Closed anilnatha closed 9 months ago
@wildintellect If there are other packages we are missing, please document them here and we'll get them integrated as part of this ticket.
Below is a list of other python packages that are part of the boreal biomass geoprocessing workflow that we've prototyped on MAAP. I would think that these should be part of the Pangeo env by default, since they could get use across many MAAP projects.
These are derived from: https://github.com/lauraduncanson/icesat2_boreal/blob/master/dps/build_command_main.sh which installs this: https://github.com/lauraduncanson/icesat2_boreal/blob/master/dps/env_main.yaml
which provides the packages that run our DPS jobs and our notebooks up until this point.
Note: it is not clear to me whether the specific package versions listed in that yaml are required. For example, that latest version of Geopandas should probably be deployed on Pangeo (unless @wildintellect indicates otherwise)
I think these packages will require careful install and testing due to sensitive dependencies: rio_tiler rio_cogeo cogeo_mosaic
For example, when i ran this:
!pip install -U rio_tiler
I saw this:
Installing collected packages: rio_tiler Attempting uninstall: rio_tiler Found existing installation: rio-tiler 4.1.12 Uninstalling rio-tiler-4.1.12: Successfully uninstalled rio-tiler-4.1.12 ERROR: pip's dependency resolver does not currently take into account all the packages that are installed. This behaviour is the source of the following dependency conflicts. cogeo-mosaic 5.1.1 requires morecantile<4.0,>=3.1, but you have morecantile 4.2.0 which is incompatible. cogeo-mosaic 5.1.1 requires rio-tiler<5.0,>=4.0.0a0, but you have rio-tiler 5.0.0 which is incompatible. Successfully installed rio_tiler-5.0.0
This issue, for use, is the highest priority - because we cannot assess our DPS results that we need to complete in July 2023 without it.
One test (from my workspace) could look like this:
!python /projects/code/icesat2_boreal/lib/build_tindex_master.py -t Topo -y 2023 -m '06' --user 'montesano' --maap_version master -alg_name 'do_topo_stack_3-1-5'
@pahbs let me look into the rio*
related packages since most of those are not in conda-forge
we might just need to change versions. cc: @vincentsarago
@anilnatha can you dump a list of packages to compare against https://github.com/pangeo-data/pangeo-docker-images/blob/master/pangeo-notebook/environment.yml @pahbs can you please look at this ^^^ to see what key packages should be included from this list.
@wildintellect Can you clarify the source of what I should dump from? Is it the pangeo workspace so that we can glean insights of all the dependencies that are installed using its respective environment.yml?

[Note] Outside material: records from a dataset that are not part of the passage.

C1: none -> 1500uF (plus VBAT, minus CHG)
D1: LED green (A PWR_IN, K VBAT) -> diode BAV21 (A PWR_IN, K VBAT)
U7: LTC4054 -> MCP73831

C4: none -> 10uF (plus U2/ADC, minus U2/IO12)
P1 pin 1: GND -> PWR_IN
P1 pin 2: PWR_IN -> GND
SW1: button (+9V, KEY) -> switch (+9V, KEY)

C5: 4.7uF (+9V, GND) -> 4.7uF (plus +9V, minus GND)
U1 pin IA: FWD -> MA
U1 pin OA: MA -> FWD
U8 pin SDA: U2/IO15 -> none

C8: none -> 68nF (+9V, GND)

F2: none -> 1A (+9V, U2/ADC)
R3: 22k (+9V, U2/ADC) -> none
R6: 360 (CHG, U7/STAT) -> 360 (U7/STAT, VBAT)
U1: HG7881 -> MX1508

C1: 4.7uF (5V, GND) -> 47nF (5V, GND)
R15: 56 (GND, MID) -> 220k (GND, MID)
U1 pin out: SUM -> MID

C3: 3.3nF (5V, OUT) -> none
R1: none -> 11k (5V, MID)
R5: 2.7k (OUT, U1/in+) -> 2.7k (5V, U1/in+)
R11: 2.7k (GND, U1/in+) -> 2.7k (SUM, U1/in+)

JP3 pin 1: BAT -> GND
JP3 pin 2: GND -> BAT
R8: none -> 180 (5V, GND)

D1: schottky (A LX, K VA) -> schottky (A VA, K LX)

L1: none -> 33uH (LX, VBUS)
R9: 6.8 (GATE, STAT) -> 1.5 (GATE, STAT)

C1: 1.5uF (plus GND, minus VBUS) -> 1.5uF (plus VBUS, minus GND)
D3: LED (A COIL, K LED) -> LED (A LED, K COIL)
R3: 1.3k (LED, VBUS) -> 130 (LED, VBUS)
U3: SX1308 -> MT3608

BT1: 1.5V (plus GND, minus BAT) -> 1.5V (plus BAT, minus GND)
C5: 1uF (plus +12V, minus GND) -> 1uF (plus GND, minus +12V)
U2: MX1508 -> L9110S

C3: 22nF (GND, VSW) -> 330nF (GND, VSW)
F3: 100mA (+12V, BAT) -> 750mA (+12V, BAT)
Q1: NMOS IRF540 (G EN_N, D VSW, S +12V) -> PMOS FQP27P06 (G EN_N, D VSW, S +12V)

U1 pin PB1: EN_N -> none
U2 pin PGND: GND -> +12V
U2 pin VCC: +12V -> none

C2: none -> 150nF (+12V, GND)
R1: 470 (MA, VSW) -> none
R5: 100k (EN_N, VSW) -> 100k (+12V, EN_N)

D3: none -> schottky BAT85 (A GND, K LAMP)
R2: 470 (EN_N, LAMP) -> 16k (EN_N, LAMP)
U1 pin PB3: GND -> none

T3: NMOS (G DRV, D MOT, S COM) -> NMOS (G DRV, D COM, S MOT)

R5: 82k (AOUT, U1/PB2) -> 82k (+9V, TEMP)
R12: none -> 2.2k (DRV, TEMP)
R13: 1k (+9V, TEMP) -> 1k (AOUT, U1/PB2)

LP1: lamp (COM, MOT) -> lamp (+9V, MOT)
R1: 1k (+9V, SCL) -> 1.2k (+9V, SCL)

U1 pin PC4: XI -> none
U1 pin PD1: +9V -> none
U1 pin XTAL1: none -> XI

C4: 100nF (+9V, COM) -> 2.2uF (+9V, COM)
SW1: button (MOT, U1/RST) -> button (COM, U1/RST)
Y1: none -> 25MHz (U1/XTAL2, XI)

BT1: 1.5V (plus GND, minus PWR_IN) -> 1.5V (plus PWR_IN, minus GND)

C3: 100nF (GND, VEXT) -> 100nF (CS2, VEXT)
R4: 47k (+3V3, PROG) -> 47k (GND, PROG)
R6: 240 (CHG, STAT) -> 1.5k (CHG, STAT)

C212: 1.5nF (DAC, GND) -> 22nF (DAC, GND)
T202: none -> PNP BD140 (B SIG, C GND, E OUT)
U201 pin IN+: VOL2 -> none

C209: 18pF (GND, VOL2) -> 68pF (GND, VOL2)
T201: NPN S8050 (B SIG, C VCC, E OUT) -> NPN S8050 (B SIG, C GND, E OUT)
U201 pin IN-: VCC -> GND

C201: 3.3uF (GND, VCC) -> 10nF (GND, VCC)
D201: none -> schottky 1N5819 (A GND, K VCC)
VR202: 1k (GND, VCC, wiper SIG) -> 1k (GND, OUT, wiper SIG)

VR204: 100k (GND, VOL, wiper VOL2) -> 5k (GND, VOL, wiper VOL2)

@anilnatha if you dump the MAAP Pangeo package list you can diff it against the Pangeo official environment.yml to see what is not currently included.
For comparison, the VEDA lockfile of their Pangeo instances https://github.com/pangeo-data/pangeo-docker-images/blob/master/pangeo-notebook/conda-linux-64.lock
@wildintellect Our current pangeo package list is here. These are the packages in the pangeo official environment.yml that are not in the MAAP pangeo environment.yml
adlfs
argopy
black
ciso
cmocean
cdsapi
cf_xarray
dask-ml
fastjmd95
fsspec
gcsfs
gh
gh-scoped-creds
git-lfs
gsw
line_profiler
memory_profiler
metpy
nb_conda_kernels
nbstripout
numbagg
numcodecs
python-graphviz
xarray-datatree
xarray_leaflet
xarray-spatial
xbatcher
xcape
xclim
xgboost
xgcm
xhistogram
xmip
xmitgcm
xpublish
xrft
xskillscore
@pahbs Are there any key packages from this list that you think we should add to the MAAP pangeo environment.yml in our next release?
cf_xarray
fsspec
xarray-datatree
xarray_leaflet
xarray-spatial
@grallewellyn is there a reason we can't add all of them? we are trying to reach parity with Pangeo-notebook images so they are interchangeable (VEDA uses Pangeo-notebook)
Yes, I made a ticket to add all packages from the diff list I sent above https://github.com/MAAP-Project/Community/issues/898
While discussing missing packages with @wildintellect , he shared that
geopandas
is missing and that we should start with adding this to our Pangeo workspace where we recently adding other packages that were missing.If all works well, we will later add it, and the other missing packages that were added to Pangeo, to our other workspaces.
NOTE (2023-12-4): Updated link to package reconciliation list.